=== Exercise goal ===
Please repeat exactly the lines below from the one containing "24: (235, 244, 0.86)" down to the one containing "38: (627, 420, 0.67)", both included, and nothing else.
============================================================
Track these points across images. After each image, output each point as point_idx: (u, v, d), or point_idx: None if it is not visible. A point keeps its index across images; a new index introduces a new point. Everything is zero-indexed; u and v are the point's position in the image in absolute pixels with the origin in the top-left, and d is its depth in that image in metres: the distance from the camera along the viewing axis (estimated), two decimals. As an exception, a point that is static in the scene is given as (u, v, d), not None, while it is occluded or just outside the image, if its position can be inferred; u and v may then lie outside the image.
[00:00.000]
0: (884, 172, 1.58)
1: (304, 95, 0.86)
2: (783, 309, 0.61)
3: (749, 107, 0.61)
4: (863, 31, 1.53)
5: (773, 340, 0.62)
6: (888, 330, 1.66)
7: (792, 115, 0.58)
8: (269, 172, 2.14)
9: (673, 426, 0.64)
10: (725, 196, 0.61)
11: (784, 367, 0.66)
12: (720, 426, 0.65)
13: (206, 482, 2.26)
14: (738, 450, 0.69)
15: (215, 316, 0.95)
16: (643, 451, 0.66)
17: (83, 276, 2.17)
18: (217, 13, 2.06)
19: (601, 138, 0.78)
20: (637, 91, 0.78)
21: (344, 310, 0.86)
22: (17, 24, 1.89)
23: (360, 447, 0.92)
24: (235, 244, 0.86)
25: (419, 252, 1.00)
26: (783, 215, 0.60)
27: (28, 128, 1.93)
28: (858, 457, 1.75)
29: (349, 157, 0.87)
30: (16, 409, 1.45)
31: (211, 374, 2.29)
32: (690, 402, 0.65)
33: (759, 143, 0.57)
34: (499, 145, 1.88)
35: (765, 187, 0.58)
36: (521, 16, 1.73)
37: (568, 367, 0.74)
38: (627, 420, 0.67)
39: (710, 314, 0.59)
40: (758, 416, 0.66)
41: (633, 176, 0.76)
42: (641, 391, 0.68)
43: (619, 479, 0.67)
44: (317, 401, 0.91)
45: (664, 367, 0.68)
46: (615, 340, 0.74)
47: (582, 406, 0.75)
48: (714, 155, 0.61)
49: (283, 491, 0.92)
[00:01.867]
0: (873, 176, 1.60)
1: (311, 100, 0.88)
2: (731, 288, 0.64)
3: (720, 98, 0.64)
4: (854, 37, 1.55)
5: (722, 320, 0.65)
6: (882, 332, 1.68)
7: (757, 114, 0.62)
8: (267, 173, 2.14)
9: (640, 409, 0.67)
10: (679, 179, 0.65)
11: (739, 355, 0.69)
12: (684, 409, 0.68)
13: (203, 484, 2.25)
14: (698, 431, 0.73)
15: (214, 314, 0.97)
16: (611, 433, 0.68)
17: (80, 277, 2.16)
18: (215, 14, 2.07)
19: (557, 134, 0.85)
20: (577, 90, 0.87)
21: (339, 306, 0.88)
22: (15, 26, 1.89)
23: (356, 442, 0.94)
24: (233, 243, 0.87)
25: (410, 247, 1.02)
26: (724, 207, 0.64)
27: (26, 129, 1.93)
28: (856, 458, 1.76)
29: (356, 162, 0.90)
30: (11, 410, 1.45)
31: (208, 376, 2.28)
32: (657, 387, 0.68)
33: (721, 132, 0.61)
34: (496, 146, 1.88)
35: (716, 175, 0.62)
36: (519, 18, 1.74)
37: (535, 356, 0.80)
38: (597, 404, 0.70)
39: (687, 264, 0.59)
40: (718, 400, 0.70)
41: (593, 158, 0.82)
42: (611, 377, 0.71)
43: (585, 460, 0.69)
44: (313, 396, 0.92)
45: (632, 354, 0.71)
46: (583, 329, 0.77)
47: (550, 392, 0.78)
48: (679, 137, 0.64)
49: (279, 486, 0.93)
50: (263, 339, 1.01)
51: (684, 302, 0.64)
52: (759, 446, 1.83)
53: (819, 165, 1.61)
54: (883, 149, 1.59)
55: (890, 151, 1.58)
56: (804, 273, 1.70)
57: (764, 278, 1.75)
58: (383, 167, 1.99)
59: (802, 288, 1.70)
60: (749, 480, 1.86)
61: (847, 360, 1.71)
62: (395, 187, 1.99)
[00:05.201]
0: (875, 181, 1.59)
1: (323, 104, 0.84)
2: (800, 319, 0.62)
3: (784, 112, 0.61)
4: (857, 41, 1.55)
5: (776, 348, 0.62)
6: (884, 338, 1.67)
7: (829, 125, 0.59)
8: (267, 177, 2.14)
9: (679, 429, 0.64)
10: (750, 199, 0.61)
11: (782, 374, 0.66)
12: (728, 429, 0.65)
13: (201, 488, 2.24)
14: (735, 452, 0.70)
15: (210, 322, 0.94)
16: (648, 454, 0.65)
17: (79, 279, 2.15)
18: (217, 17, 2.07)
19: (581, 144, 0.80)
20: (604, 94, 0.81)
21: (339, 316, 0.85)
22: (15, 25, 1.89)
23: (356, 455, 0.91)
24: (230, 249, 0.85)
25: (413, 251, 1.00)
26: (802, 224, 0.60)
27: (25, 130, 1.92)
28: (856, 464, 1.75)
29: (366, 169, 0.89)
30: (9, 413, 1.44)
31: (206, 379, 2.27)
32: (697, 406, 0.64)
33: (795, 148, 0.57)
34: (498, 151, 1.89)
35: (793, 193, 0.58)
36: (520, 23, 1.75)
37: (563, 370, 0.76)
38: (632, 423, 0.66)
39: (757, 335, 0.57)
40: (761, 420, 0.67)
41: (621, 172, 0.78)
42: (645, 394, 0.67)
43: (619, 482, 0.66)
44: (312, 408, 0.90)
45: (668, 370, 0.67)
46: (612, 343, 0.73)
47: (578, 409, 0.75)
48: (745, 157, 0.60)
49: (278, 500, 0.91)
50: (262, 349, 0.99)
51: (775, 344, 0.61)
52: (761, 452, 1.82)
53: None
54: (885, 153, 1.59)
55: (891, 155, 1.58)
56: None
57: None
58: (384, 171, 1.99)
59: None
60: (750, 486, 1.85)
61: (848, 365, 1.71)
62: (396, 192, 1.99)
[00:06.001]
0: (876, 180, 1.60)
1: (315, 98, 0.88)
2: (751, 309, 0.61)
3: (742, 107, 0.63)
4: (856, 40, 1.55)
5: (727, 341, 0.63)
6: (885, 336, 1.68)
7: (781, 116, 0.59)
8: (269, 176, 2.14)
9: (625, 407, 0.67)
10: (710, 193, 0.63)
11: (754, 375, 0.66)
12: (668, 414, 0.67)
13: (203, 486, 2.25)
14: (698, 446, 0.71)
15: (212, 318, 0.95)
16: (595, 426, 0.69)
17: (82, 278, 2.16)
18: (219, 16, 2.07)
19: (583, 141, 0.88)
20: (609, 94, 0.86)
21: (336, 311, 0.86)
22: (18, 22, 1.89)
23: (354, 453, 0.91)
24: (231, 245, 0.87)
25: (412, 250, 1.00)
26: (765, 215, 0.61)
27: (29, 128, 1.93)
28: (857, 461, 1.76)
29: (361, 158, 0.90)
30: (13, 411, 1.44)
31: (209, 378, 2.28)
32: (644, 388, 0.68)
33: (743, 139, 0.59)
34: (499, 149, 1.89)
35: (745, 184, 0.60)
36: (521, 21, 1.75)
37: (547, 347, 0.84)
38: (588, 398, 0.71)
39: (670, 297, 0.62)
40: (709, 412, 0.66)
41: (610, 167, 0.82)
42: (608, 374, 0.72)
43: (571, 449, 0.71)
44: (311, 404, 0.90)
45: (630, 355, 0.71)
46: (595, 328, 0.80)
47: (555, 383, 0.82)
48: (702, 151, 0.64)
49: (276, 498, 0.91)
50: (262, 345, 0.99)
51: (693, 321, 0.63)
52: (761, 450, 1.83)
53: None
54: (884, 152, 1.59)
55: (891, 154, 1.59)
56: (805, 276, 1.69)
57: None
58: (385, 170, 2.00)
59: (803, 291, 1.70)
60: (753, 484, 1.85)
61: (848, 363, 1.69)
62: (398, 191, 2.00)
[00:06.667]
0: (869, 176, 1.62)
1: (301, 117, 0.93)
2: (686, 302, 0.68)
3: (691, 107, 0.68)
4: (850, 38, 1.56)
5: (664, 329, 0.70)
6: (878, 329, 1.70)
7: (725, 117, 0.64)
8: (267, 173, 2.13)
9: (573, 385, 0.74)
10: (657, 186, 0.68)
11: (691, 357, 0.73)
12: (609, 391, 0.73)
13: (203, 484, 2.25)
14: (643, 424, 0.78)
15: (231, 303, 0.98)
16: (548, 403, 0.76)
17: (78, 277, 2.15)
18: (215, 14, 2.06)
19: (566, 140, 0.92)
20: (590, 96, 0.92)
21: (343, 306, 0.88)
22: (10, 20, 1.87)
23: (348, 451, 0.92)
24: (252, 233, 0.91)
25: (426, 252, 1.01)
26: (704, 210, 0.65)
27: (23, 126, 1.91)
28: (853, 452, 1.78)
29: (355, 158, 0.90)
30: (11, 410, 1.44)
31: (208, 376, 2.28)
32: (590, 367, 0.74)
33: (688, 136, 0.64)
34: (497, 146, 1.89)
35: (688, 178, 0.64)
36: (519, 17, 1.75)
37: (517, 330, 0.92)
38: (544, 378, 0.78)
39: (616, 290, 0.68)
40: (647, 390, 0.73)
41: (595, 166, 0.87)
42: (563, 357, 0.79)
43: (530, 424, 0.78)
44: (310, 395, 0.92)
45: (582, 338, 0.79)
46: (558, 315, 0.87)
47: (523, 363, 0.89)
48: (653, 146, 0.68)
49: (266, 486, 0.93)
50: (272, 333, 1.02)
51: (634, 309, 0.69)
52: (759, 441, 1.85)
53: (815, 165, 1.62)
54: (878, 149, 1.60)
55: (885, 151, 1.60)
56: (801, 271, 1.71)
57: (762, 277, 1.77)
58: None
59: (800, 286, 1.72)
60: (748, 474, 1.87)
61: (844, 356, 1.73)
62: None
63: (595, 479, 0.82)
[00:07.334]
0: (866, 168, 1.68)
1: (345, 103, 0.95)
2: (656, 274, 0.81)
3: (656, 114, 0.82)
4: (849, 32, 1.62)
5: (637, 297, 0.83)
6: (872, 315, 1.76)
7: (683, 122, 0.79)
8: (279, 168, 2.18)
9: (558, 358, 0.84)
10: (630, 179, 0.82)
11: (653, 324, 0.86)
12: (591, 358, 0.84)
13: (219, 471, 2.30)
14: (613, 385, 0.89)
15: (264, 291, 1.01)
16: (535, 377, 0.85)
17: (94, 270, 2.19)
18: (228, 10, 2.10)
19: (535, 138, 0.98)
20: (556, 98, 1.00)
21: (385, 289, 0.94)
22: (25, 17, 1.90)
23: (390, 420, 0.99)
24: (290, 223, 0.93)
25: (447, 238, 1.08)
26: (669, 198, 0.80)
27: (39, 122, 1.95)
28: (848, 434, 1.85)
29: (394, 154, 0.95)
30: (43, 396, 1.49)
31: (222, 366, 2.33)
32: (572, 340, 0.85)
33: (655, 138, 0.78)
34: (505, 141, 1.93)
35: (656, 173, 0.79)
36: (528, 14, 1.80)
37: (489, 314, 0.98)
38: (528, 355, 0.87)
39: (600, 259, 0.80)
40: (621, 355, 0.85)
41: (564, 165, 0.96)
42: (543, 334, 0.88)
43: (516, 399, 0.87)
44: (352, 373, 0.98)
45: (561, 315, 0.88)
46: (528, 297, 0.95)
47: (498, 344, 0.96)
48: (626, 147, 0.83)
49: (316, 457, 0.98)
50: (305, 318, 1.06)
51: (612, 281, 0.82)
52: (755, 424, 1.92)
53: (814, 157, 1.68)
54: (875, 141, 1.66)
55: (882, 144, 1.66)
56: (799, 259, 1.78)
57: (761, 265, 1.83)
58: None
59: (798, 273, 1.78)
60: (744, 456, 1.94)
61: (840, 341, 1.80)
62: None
============================================================
=== The completed task ===
24: (235, 244, 0.86)
25: (419, 252, 1.00)
26: (783, 215, 0.60)
27: (28, 128, 1.93)
28: (858, 457, 1.75)
29: (349, 157, 0.87)
30: (16, 409, 1.45)
31: (211, 374, 2.29)
32: (690, 402, 0.65)
33: (759, 143, 0.57)
34: (499, 145, 1.88)
35: (765, 187, 0.58)
36: (521, 16, 1.73)
37: (568, 367, 0.74)
38: (627, 420, 0.67)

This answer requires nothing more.